- [EXERCISE BRIEF] A single number is required: the count of lines in the records below that contain the word "este".

(Dataset entries)

%%

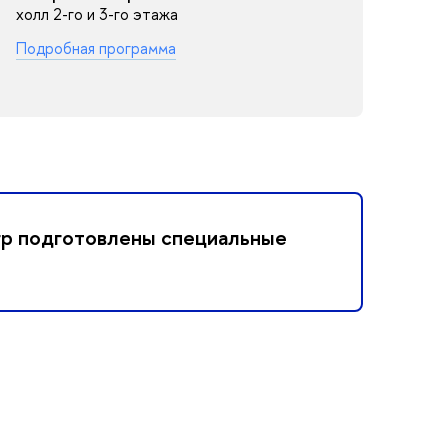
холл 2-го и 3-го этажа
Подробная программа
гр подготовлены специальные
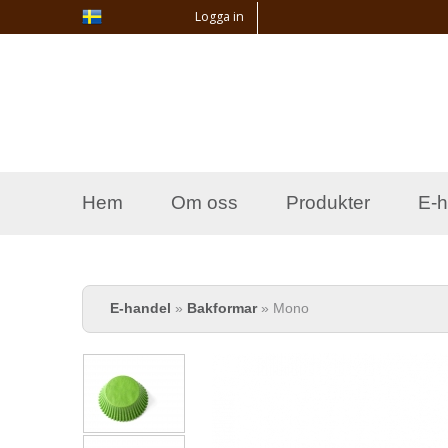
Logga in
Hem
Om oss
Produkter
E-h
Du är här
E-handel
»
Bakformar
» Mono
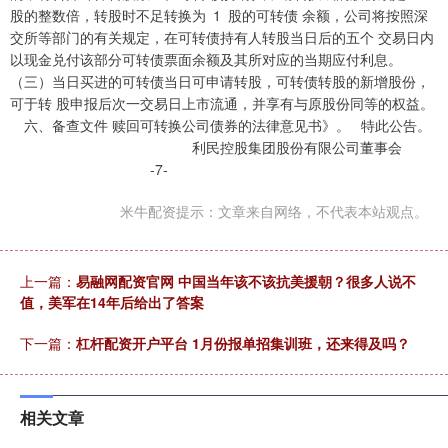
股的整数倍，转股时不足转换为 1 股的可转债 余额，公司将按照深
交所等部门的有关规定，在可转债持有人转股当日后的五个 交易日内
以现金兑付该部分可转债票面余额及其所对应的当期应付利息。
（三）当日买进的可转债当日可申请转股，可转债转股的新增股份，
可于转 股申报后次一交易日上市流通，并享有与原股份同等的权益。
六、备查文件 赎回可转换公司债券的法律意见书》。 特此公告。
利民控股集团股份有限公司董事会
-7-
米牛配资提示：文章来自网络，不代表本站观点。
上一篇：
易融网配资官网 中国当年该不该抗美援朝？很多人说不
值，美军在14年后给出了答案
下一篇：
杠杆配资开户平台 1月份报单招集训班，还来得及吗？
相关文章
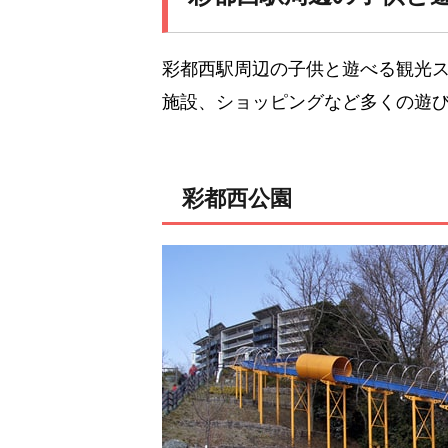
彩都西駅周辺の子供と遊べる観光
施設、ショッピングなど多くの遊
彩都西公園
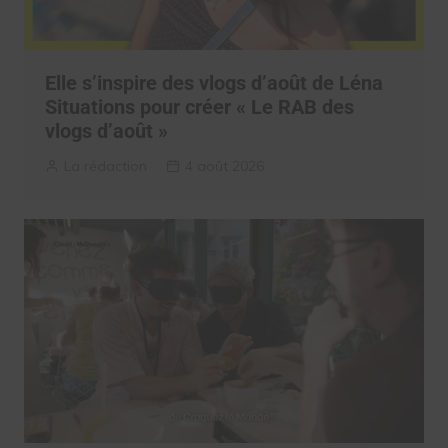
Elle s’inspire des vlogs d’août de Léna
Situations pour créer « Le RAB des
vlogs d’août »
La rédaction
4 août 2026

%%
%%

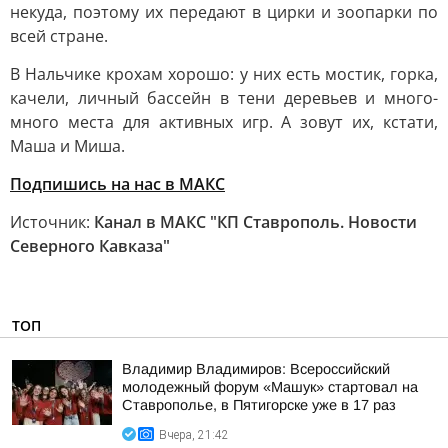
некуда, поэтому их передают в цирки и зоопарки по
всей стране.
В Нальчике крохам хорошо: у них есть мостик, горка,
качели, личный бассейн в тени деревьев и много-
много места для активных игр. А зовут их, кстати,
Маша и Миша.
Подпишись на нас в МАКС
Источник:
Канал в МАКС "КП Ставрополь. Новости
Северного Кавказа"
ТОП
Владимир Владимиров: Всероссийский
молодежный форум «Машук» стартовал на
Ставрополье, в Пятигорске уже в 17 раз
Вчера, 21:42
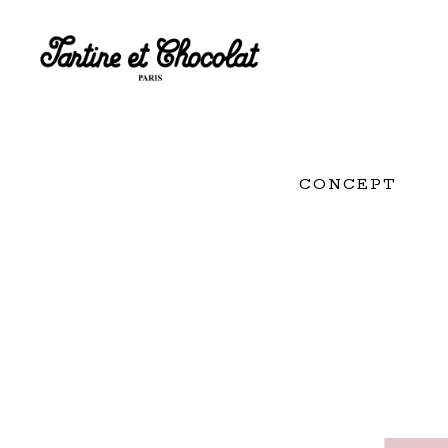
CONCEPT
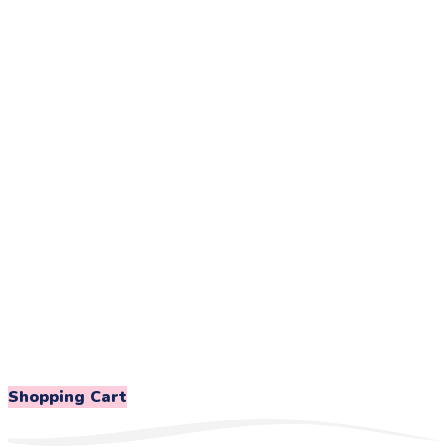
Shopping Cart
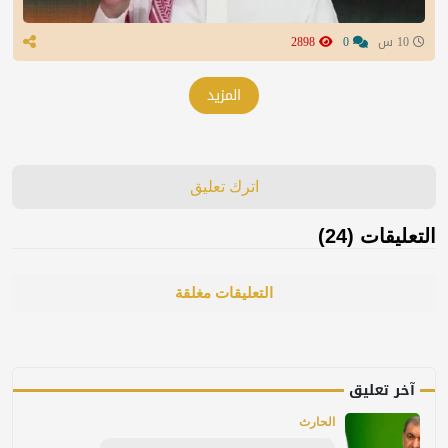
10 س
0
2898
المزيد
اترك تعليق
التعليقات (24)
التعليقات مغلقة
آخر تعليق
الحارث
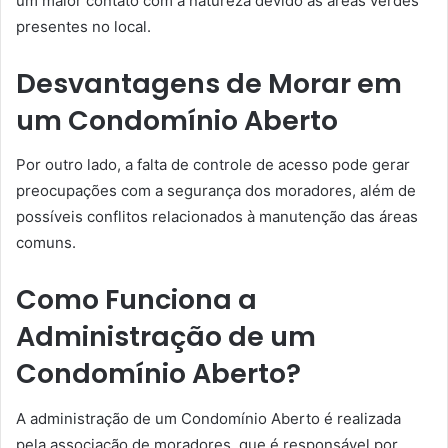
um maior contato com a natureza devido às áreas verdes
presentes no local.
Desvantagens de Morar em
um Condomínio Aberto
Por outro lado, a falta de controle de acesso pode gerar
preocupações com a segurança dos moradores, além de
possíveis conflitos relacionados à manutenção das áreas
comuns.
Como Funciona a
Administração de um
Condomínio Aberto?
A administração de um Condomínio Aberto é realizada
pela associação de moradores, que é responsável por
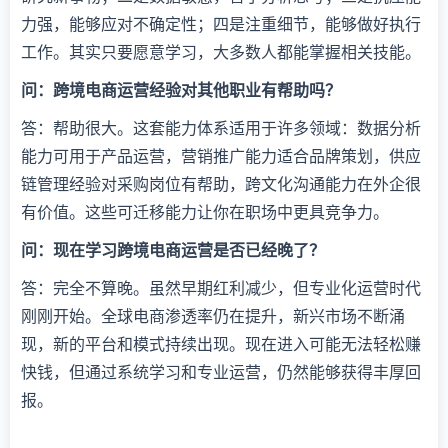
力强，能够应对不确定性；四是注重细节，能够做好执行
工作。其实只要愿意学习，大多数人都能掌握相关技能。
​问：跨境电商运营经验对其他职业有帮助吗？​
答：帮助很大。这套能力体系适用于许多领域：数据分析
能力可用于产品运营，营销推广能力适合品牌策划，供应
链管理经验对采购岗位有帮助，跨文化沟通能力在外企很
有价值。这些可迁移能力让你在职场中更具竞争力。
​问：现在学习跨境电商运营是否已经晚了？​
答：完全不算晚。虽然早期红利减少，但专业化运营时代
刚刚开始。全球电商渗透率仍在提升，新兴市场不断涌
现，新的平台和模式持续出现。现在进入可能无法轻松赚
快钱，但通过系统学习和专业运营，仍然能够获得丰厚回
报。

%%
%%

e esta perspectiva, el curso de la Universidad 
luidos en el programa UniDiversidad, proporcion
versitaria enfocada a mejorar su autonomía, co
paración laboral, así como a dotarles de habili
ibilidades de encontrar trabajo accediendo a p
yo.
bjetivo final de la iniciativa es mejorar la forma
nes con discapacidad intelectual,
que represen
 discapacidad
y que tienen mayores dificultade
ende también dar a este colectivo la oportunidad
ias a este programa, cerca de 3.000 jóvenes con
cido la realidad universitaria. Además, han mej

%%

- [RESULT OF THE EXERCISE] 2